As for my original question; from experience I’ve not seen poor Catholics - such as the Filipinos - really receive any kind of substantial aid or support from the Church. Every time I go to Church with my wife’s family in the Philippines, the RCC’s are always asking for donations, even from the very poor, yet I’m not seeing any kind of help being given to their communities. surely the very wealthy western Catholics could spare some aid to their Catholic brethren in the Philippines and other 3rd world countries? I know from experience, even a few hundred dollars can feed people there for many months, yet it really pains me to see so many devout Catholics in that country just largely forgotten about.
What are the likely reasons for this?
I think I know where the disconnect is:
Look up organizations like Cross Catholic International, Catholic Relief Services, Franciscan Missionaries, Missionaries of Charity, Maryknoll, etc. etc. etc, and you can see how Catholics in Western countries get money to our brothers and sisters in impoverished areas. Pretty much every Catholic I know gives money to such organizations. Our pastors, when addressing tithing, tell us only part of our tithing is for the parish - the rest is for charities of our choosing.

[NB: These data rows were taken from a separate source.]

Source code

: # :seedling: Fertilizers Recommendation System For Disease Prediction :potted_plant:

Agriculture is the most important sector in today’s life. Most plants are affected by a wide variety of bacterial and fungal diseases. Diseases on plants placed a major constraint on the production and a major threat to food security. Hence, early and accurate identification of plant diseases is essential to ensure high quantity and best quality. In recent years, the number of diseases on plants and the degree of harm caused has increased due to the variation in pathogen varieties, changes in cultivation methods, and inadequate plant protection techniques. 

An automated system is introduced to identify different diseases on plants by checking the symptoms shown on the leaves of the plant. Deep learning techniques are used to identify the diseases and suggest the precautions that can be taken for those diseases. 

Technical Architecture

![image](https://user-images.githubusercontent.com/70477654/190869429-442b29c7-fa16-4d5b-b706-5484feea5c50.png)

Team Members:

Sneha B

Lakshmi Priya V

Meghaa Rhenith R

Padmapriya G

In the summer, missionaries from around the world come and preach at our parishes, share their work, and we give them money to take back to their people. At one parish I worked at, it was the Daughters of Mary and Joseph: the Irish nun who worked at our parish hosted two of her sisters from Uganda (survivors of horrors, these beautiful women) and the parish would raise funds for their work back home. At another parish, largely Philippino, it was a nun from an order that worked with sex workers in the Phlippines, giving them job training, counseling, healing, shelter, etc to get out of that life (can’t remember the name of the order, Mary of the Immaculate Heart or something along that line).

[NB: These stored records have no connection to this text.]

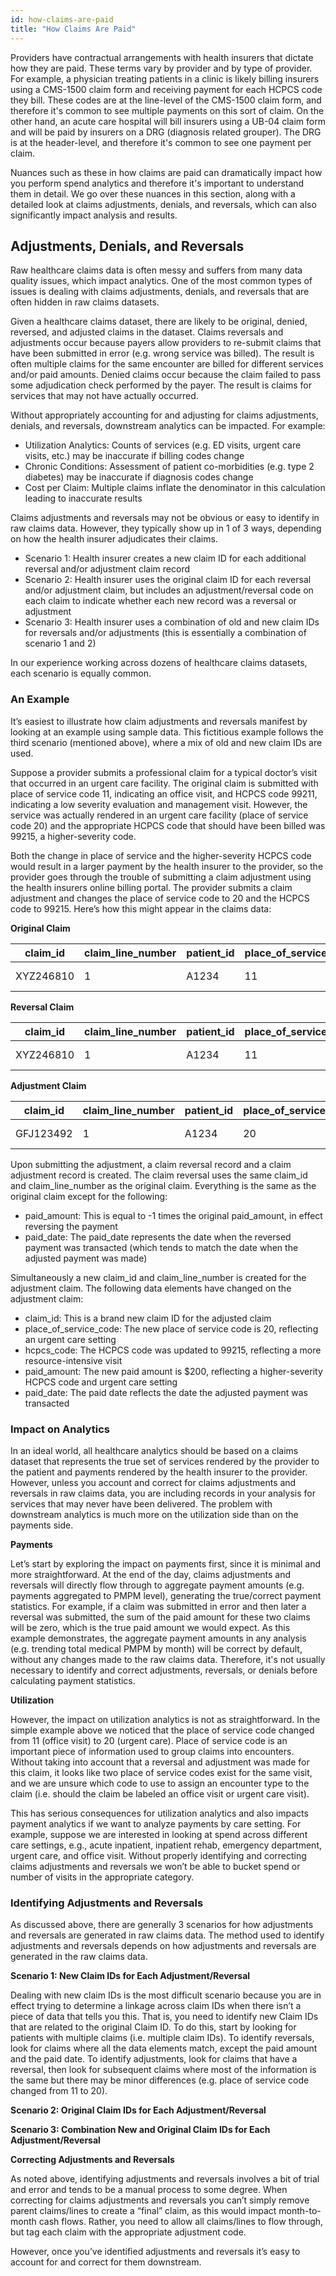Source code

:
 ```yaml
---
id: how-claims-are-paid
title: "How Claims Are Paid"
---
```

Providers have contractual arrangements with health insurers that dictate how they are paid.  These terms vary by provider and by type of provider.  For example, a physician treating patients in a clinic is likely billing insurers using a CMS-1500 claim form and receiving payment for each HCPCS code they bill.  These codes are at the line-level of the CMS-1500 claim form, and therefore it's common  to see multiple payments on this sort of claim.  On the other hand, an acute care hospital will bill insurers using a UB-04 claim form and will be paid by insurers on a DRG (diagnosis related grouper).  The DRG is at the header-level, and therefore it's common to see one payment per claim.

Nuances such as these in how claims are paid can dramatically impact how you perform spend analytics and therefore it's important to understand them in detail.  We go over these nuances in this section, along with a detailed look at claims adjustments, denials, and reversals, which can also significantly impact analysis and results.

## Adjustments, Denials, and Reversals

Raw healthcare claims data is often messy and suffers from many data quality issues, which impact analytics.  One of the most common types of issues is dealing with claims adjustments, denials, and reversals that are often hidden in raw claims datasets.  

Given a healthcare claims dataset, there are likely to be original, denied, reversed, and adjusted claims in the dataset.  Claims reversals and adjustments occur because payers allow providers to re-submit claims that have been submitted in error (e.g. wrong service was billed).  The result is often multiple claims for the same encounter are billed for different services and/or paid amounts.  Denied claims occur because the claim failed to pass some adjudication check performed by the payer.  The result is claims for services that may not have actually occurred.

Without appropriately accounting for and adjusting for claims adjustments, denials, and reversals, downstream analytics can be impacted.  For example:

- Utilization Analytics: Counts of services (e.g. ED visits, urgent care visits, etc.) may be inaccurate if billing codes change
- Chronic Conditions: Assessment of patient co-morbidities (e.g. type 2 diabetes) may be inaccurate if diagnosis codes change
- Cost per Claim: Multiple claims inflate the denominator in this calculation leading to inaccurate results

Claims adjustments and reversals may not be obvious or easy to identify in raw claims data.  However, they typically show up in 1 of 3 ways, depending on how the health insurer adjudicates their claims.  

- Scenario 1: Health insurer creates a new claim ID for each additional reversal and/or adjustment claim record
- Scenario 2: Health insurer uses the original claim ID for each reversal and/or adjustment claim, but includes an adjustment/reversal code on each claim to indicate whether each new record was a reversal or adjustment
- Scenario 3: Health insurer uses a combination of old and new claim IDs for reversals and/or adjustments (this is essentially a combination of scenario 1 and 2)

In our experience working across dozens of healthcare claims datasets, each scenario is equally common.

### An Example

It’s easiest to illustrate how claim adjustments and reversals manifest by looking at an example using sample data.  This fictitious example follows the third scenario (mentioned above), where a mix of old and new claim IDs are used.  

Suppose a provider submits a professional claim for a typical doctor’s visit that occurred in an urgent care facility.  The original claim is submitted with place of service code 11, indicating an office visit, and HCPCS code 99211, indicating a low severity evaluation and management visit.  However, the service was actually rendered in an urgent care facility (place of service code 20) and the appropriate HCPCS code that should have been billed was 99215, a higher-severity code.  

Both the change in place of service and the higher-severity HCPCS code would result in a larger payment by the health insurer to the provider, so the provider goes through the trouble of submitting a claim adjustment using the health insurers online billing portal.  The provider submits a claim adjustment and changes the place of service code to 20 and the HCPCS code to 99215.  Here’s how this might appear in the claims data:

**Original Claim**

| claim_id | claim_line_number | patient_id | place_of_service_code | hcpcs_code | paid_date | paid_amount |
|---|---|---|---|---|---|---|
| XYZ246810 | 1 | A1234 | 11 | 99211 | 01-01-2021 | 100.00 |

**Reversal Claim**

| claim_id | claim_line_number | patient_id | place_of_service_code | hcpcs_code | paid_date | paid_amount |
|---|---|---|---|---|---|---|
| XYZ246810 | 1 | A1234 | 11 | 99211 | 02-10-2021 | -100.00 |

**Adjustment Claim**

| claim_id | claim_line_number | patient_id | place_of_service_code | hcpcs_code | paid_date | paid_amount |
|---|---|---|---|---|---|---|
| GFJ123492 | 1 | A1234 | 20 | 99215 | 02-10-2021 | 250.00 |

Upon submitting the adjustment, a claim reversal record and a claim adjustment record is created.  The claim reversal uses the same claim_id and claim_line_number as the original claim.  Everything is the same as the original claim except for the following:

- paid_amount: This is equal to -1 times the original paid_amount, in effect reversing the payment
- paid_date: The paid_date represents the date when the reversed payment was transacted (which tends to match the date when the adjusted payment was made)

Simultaneously a new claim_id and claim_line_number is created for the adjustment claim.  The following data elements have changed on the adjustment claim:

- claim_id: This is a brand new claim ID for the adjusted claim
- place_of_service_code: The new place of service code is 20, reflecting an urgent care setting
- hcpcs_code: The HCPCS code was updated to 99215, reflecting a more resource-intensive visit
- paid_amount: The new paid amount is $200, reflecting a higher-severity HCPCS code and urgent care setting
- paid_date: The paid date reflects the date the adjusted payment was transacted

### Impact on Analytics

In an ideal world, all healthcare analytics should be based on a claims dataset that represents the true set of services rendered by the provider to the patient and payments rendered by the health insurer to the provider.  However, unless you account and correct for claims adjustments and reversals in raw claims data, you are including records in your analysis for services that may never have been delivered.  The problem with downstream analytics is much more on the utilization side than on the payments side.

**Payments**

Let’s start by exploring the impact on payments first, since it is minimal and more straightforward.  At the end of the day, claims adjustments and reversals will directly flow through to aggregate payment amounts (e.g. payments aggregated to PMPM level), generating the true/correct payment statistics.  For example, if a claim was submitted in error and then later a reversal was submitted, the sum of the paid amount for these two claims will be zero, which is the true paid amount we would expect.  As this example demonstrates, the aggregate payment amounts in any analysis (e.g. trending total medical PMPM by month) will be correct by default, without any changes made to the raw claims data.  Therefore, it's not usually necessary to identify and correct adjustments, reversals, or denials before calculating payment statistics.

**Utilization**

However, the impact on utilization analytics is not as straightforward.  In the simple example above we noticed that the place of service code changed from 11 (office visit) to 20 (urgent care).  Place of service code is an important piece of information used to group claims into encounters.  Without taking into account that a reversal and adjustment was made for this claim, it looks like two place of service codes exist for the same visit, and we are unsure which code to use to assign an encounter type to the claim (i.e. should the claim be labeled an office visit or urgent care visit).  

This has serious consequences for utilization analytics and also impacts payment analytics if we want to analyze payments by care setting.  For example, suppose we are interested in looking at spend across different care settings, e.g., acute inpatient, inpatient rehab, emergency department, urgent care, and office visit.  Without properly identifying and correcting claims adjustments and reversals we won’t be able to bucket spend or number of visits in the appropriate category.

### Identifying Adjustments and Reversals

As discussed above, there are generally 3 scenarios for how adjustments and reversals are generated in raw claims data.  The method used to identify adjustments and reversals depends on how adjustments and reversals are generated in the raw claims data.  

**Scenario 1: New Claim IDs for Each Adjustment/Reversal**

Dealing with new claim IDs is the most difficult scenario because you are in effect trying to determine a linkage across claim IDs when there isn’t a piece of data that tells you this.  That is, you need to identify new Claim IDs that are related to the original Claim ID.  To do this, start by looking for patients with multiple claims (i.e. multiple claim IDs).  To identify reversals, look for claims where all the data elements match, except the paid amount and the paid date.  To identify adjustments, look for claims that have a reversal, then look for subsequent claims where most of the information is the same but there may be minor differences (e.g. place of service code changed from 11 to 20).

**Scenario 2: Original Claim IDs for Each Adjustment/Reversal**

**Scenario 3: Combination New and Original Claim IDs for Each Adjustment/Reversal**

**Correcting Adjustments and Reversals**

As noted above, identifying adjustments and reversals involves a bit of trial and error and tends to be a manual process to some degree.  When correcting for claims adjustments and reversals you can’t simply remove parent claims/lines to create a “final” claim, as this would impact month-to-month cash flows.  Rather, you need to allow all claims/lines to flow through, but tag each claim with the appropriate adjustment code.

However, once you’ve identified adjustments and reversals it’s easy to account for and correct for them downstream.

The Catholic Church doesn’t just consist of parishes, but hospitals, universities, religious orders, charitable organizations, etc. Parish to parish donations do happen (here in CA, there are a lot of San Diego parishes with sister parishes in Mexico or near the border). But the staff at parishes are focused on spiritual needs, while charitable arms of the Church are focused on material. Even here in the states, like at the parish I used to work at: you’d go to Mass and put your kids in religious ed classes and go for spiritual counseling at the parish. If you needed material help, we could give you some bags of food from our food pantry, but you’d be better off going to Catholic Charities or Father Joe’s Villages because our parishioners give money to those places to organize, through their trained staff: material help, job training, education, housing, legal aid, medical care, etc. There’s overlap of course (chaplains at Fr. Joe’s, food pantries at parishes), but overall, it’s sort of division of labor.

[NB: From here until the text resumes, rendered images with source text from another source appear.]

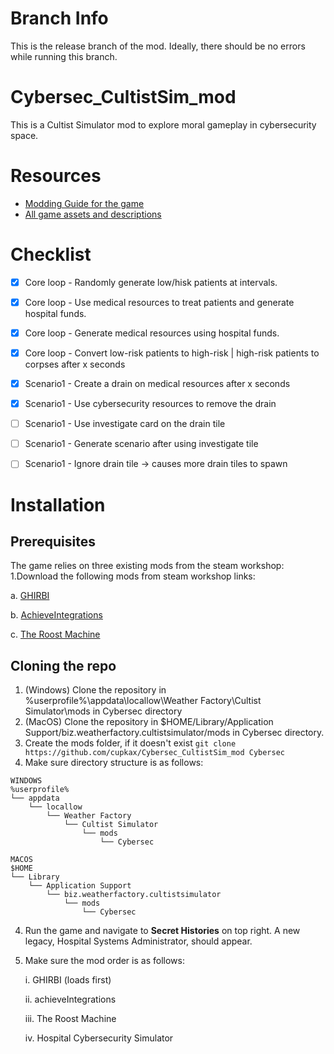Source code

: # Branch Info
This is the release branch of the mod. Ideally, there should be no errors while running this branch.
# Cybersec_CultistSim_mod
This is a Cultist Simulator mod to explore moral gameplay in cybersecurity space.

# Resources
- [Modding Guide for the game](https://docs.google.com/document/d/1BZiUrSiT8kKvWIEvx5DObThL4HMGVI1CluJR20CWBU0/edit#heading=h.nzan7yxetc3l)
- [All game assets and descriptions](https://uadaf.theevilroot.xyz/frangiclave/)

# Checklist
- [x] Core loop - Randomly generate low/hisk patients at intervals.
- [x] Core loop - Use medical resources to treat patients and generate hospital funds.
- [x] Core loop - Generate medical resources using hospital funds.
- [x] Core loop - Convert low-risk patients to high-risk | high-risk patients to corpses after x seconds
- [x] Scenario1 - Create a drain on medical resources after x seconds
- [x] Scenario1 - Use cybersecurity resources to remove the drain
- [ ] Scenario1 - Use investigate card on the drain tile
- [ ] Scenario1 - Generate scenario after using investigate tile
- [ ] Scenario1 - Ignore drain tile -> causes more drain tiles to spawn


# Installation
## Prerequisites
The game relies on three existing mods from the steam workshop:
1.Download the following mods from steam workshop links:

  a. [GHIRBI](https://steamcommunity.com/sharedfiles/filedetails/?id=2901287611)
  
  b. [AchieveIntegrations](https://steamcommunity.com/sharedfiles/filedetails/?id=2363532185)
  
  c. [The Roost Machine](https://steamcommunity.com/workshop/filedetails/?id=2625527332)
  
## Cloning the repo
1. (Windows) Clone the repository in %userprofile%\appdata\locallow\Weather Factory\Cultist Simulator\mods in Cybersec directory
2. (MacOS) Clone the repository in $HOME/Library/Application Support/biz.weatherfactory.cultistsimulator/mods in Cybersec directory.
3. Create the mods folder, if it doesn't exist
   ```git clone https://github.com/cupkax/Cybersec_CultistSim_mod Cybersec```
4. Make sure directory structure is as follows:
```
WINDOWS
%userprofile%
└── appdata
    └── locallow
        └── Weather Factory
            └── Cultist Simulator
                └── mods
                    └── Cybersec
```
```
MACOS
$HOME
└── Library
    └── Application Support
        └── biz.weatherfactory.cultistsimulator
            └── mods
                └── Cybersec
```

4. Run the game and navigate to **Secret Histories** on top right. A new legacy, Hospital Systems Administrator, should appear.
5. Make sure the mod order is as follows:
   
   i. GHIRBI (loads first)
   
   ii. achieveIntegrations
   
   iii. The Roost Machine
   
   iv. Hospital Cybersecurity Simulator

Furthermore, our charitable organizations are not just for Catholics, but anyone needing help. Since we want to help everyone, it makes sense for such programs to exist separately from parishes, since generally only Catholics will come to parishes. It’s okay for parishes to do whatever charitable work they want of course.
Furthermore, we tend not to reinvent the wheel when we find organizations on the ground already doing great work. It’s more effective to put our donations to use through those organizations (which are vetted). Look up Cross Catholic International Outreach online and you’ll see how it works: you pick which projects, through various organizations already on the ground, you want Cross to send your donation.
Maybe we don’t get credit (as your posts would indicate). Getting credit is not our goal - helping people is. It doesn’t have to be made known to the people getting the new water filtration system in Bolivia that the money came from Such and Such Church in CA, with people from the Church making a “mission trip” of it. This is sort of embarrassing for the recipients, plus the money to send people down there could’ve been given for the work instead. We just give the money we raise to the organizations already doing the work. What’s that about not letting your right hand know that your left is giving money away?
There’s also Peter’s Pence: the Pope’s annual collection for charitable causes around the world. This might be part of the money we “have” that causes people to think the Church (and the pope) are rolling in it. But it’s not being kept - it’s being distributed.
On the topic of our big, beautiful churches and works of art - how many wealthy people do you know who let anyone in the world just walk through their homes gawking and behaving as not-always-sympathetic tourists, often complaining about their wealth as they take pics to post on Facebook to show they visited? Well, the Church does: our churches, even our jewels like the Sistine Chapel, are open to the public, apparently to enter and criticize as they please. Why? Because the Church is universal, not private.
Hope this makes some sense. Good questions. I recommend
www.catholicscomehome.org for your research as well.
May the Father bless you, Jesus walk beside you, and the Holy Spirit fill you.